Levantamentos em centros urbanos indicam mudanças claras em comparação com áreas rurais ou florestais. Entre as adaptações mais registradas estão:

  • Aumento do volume do canto para superar o ruído de fundo.
  • Elevação da frequência, com notas mais agudas para escapar da faixa ocupada por carros e máquinas.
  • Redução da duração das frases, tornando a mensagem mais direta.
  • Alterações no período de maior atividade vocal, concentrando canto em madrugada e final de tarde.

Além do barulho, mudanças ambientais como desmatamento, fragmentação de habitat e transformação de áreas verdes em construções modificam a propagação do som. Em florestas densas, frequências mais graves viajam melhor entre troncos e folhagens, enquanto em espaços abertos, notas agudas podem se espalhar com mais eficiência. Quando o ambiente muda rapidamente, espécies com menor capacidade de ajuste vocal podem ter dificuldade para manter comunicação eficaz.

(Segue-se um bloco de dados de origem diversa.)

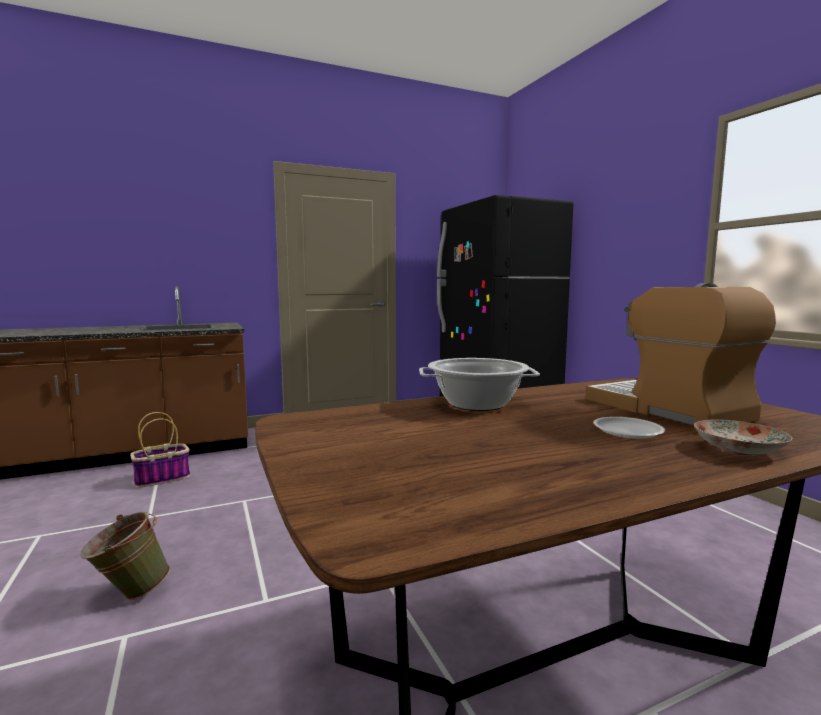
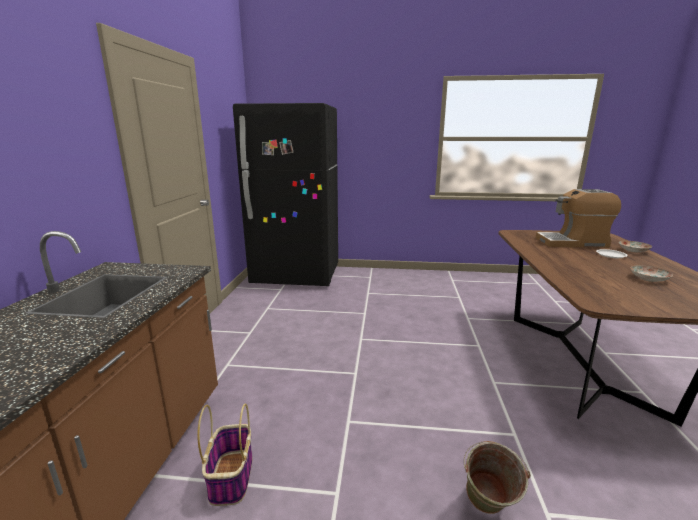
camera: 60 degrees left, 10 degrees up
cooking pot [419,358,540,411] -> none
none -> plate [630,265,673,282]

Para pesquisadores, observar como o canto dos pássaros se transforma em resposta às pressões humanas permite avaliar o estado dos ecossistemas. Mudanças bruscas em padrões de vocalização podem sinalizar alteração na composição de espécies, queda na disponibilidade de recursos ou aumento de estresse. Dessa forma, o coro de sons emitidos por aves ao amanhecer funciona não apenas como trilha sonora do dia, mas também como um indicador acústico da saúde ambiental de cada região.